Simulation studies represent a powerful tool with a multiplicity of aims: among others, evaluating new or existing statistical methods, comparing them, assessing the impact of modelling assumption violations, and helping with the understanding of statistical concepts. The increased availability of powerful computational tools (both personal and high-performance cluster computers) to the average researcher surely contributed to the rise of simulation studies in the current literature. Searching on PubMed and Scopus with the query “simulation study” it is indeed possible to appreciate the greater use of this tool (Figure 7.1). Additionally, increased computational capabilities allow researchers to simulate an ever-growing number of scenarios, exploring multiple data-generating mechanisms, factors, and methods at once - making reporting results a non-trivial task.

Numer of results querying 'simulation study' on Pubmed and Scopus.

Figure 7.1: Numer of results querying ‘simulation study’ on Pubmed and Scopus.

It is necessary to bear in mind that dissemination of results plays a focal role in simulation studies:

  1. it can drive practitioners and applied statisticians to methods that have been shown to perform well in their practical settings (e.g.: small sample size, high proportion of missing values);

  2. it can guide researchers to develop new methods in a promising direction;

  3. it can provide insights into less established methods.

As a consequence, several design and reporting guidelines emerged, often tailor-made to a specific research area (e.g. health technology assessment, medical statistics, social sciences). Despite that, challenges still persist and further research is needed into methods to help reporting of results.

To bridge the gap between the number of scenarios a researcher can simulate from and dissemination of results, I developed a tool for exploring results interactively. The tool is developed using R and shiny (https://shiny.rstudio.com/), a web application framework for R that allows creating interactive web applications in a straightforward way.

I named the interactive tool SiReX, acronym for Simulation Results eXplorer. It requires the researcher to upload a dataset in a standardised, tidy format (observations are in rows, variables are in columns) containing results from a simulation study. Then, it computes performance measures such as bias, coverage probability, Monte Carlo errors, and empirical standard errors automatically. Finally, it presents results and performance summaries both in tabular and graphical fashion (via bar plots and lolly plots) and allows the reader to vary simulation parameters and choose estimands of interest for further investigations.

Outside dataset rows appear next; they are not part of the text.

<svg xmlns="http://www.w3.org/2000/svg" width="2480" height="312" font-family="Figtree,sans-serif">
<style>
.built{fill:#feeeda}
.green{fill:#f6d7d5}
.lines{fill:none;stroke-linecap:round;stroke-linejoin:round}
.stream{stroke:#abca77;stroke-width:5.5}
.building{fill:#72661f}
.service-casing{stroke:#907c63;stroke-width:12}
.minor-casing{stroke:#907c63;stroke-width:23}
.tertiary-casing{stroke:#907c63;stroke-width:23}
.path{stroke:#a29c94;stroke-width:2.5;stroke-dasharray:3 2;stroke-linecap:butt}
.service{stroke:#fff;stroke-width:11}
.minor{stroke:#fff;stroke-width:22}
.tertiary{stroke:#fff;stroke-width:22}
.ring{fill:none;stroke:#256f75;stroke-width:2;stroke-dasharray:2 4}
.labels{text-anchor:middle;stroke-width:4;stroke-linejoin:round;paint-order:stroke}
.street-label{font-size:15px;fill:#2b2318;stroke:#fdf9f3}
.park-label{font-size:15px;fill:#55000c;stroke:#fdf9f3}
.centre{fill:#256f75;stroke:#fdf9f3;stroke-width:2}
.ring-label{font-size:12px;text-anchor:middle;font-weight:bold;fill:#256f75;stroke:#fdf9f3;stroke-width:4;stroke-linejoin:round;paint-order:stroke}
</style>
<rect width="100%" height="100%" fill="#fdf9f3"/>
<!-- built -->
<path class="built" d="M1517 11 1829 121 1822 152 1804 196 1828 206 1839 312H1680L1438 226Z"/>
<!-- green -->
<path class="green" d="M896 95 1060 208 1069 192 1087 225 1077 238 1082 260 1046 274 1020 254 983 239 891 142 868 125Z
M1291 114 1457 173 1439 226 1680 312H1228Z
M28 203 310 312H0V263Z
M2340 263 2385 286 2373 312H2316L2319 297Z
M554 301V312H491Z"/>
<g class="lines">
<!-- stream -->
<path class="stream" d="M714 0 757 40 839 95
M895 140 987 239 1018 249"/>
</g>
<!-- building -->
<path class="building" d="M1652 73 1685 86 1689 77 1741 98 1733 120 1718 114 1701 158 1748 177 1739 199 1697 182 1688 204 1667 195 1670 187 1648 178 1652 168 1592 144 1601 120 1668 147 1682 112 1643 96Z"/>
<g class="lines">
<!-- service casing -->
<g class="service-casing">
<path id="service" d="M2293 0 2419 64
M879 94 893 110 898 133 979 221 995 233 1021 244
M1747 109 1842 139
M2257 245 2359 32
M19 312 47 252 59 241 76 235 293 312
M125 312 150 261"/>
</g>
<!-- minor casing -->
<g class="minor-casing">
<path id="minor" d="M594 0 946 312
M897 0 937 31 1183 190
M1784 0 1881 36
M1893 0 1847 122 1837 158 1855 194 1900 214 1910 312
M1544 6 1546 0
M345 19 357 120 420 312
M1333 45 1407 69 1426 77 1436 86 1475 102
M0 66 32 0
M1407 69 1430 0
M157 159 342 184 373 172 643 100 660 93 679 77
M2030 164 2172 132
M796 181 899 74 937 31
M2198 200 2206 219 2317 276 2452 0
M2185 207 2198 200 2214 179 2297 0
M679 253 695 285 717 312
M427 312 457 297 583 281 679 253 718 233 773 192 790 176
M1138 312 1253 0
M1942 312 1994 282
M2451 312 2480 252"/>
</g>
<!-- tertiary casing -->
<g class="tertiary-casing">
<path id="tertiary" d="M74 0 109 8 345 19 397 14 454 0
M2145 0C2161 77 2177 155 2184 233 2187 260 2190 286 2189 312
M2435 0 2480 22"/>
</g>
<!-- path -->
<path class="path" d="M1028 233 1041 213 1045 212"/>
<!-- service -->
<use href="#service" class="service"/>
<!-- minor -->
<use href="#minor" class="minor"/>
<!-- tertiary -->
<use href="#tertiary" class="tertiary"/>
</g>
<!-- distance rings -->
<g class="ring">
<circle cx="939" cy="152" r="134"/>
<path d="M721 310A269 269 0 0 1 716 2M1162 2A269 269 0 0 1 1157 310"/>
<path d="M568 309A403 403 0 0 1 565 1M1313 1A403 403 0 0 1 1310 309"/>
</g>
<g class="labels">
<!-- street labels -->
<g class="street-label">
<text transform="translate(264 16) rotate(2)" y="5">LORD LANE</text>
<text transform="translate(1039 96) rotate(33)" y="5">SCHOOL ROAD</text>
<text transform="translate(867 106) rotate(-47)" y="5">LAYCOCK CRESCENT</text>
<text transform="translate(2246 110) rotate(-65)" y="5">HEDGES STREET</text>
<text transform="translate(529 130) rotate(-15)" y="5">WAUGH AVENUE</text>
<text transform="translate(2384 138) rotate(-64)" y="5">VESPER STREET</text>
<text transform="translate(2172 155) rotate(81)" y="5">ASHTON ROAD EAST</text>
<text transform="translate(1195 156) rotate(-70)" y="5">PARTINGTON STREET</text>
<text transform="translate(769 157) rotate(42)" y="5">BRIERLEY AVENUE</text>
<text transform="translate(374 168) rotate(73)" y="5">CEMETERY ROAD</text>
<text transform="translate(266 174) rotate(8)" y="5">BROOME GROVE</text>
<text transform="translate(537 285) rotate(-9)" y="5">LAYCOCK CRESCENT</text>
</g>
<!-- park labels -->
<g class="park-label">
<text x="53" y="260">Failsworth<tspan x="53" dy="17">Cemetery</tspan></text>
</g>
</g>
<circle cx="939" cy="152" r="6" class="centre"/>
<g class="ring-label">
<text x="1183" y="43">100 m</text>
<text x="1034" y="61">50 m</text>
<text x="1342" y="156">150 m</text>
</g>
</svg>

A typical workflow with SiReX would consist of the following steps:

  1. Upload a dataset with results from a simulation study in a tidy format compatible with the tool (Figure 7.2);
SiReX: load a dataset

Figure 7.2: SiReX: load a dataset

  1. Summary statistics are computed automatically (Figure 7.3);
SiReX: table with summary statistics, computed automatically

Figure 7.3: SiReX: table with summary statistics, computed automatically

  1. Factors identifying different data-generating mechanisms are identified automatically and drop-down menus are populated appropriately;

  2. Now, it is possible to select and change data-generating mechanisms: summary tables and plots are updated automatically (Figure 7.4);

SiReX: plots are created and updated automatically

Figure 7.4: SiReX: plots are created and updated automatically

  1. Exporting summary statistics, tables, and plots for later use is supported (Figures 7.5 and 7.6).
SiReX: export tables in LaTeX format

Figure 7.5: SiReX: export tables in LaTeX format

SiReX: export plots

Figure 7.6: SiReX: export plots

A current live demo of the tool is available at https://ag475.shinyapps.io/sirex-demo/, using an example dataset from a simulation study on multiple imputation. Nevetheless, SiReX is still under active development and changes are implemented on a constant basis; in Section 9 I will present how I aim to polish it and expand it in the next months.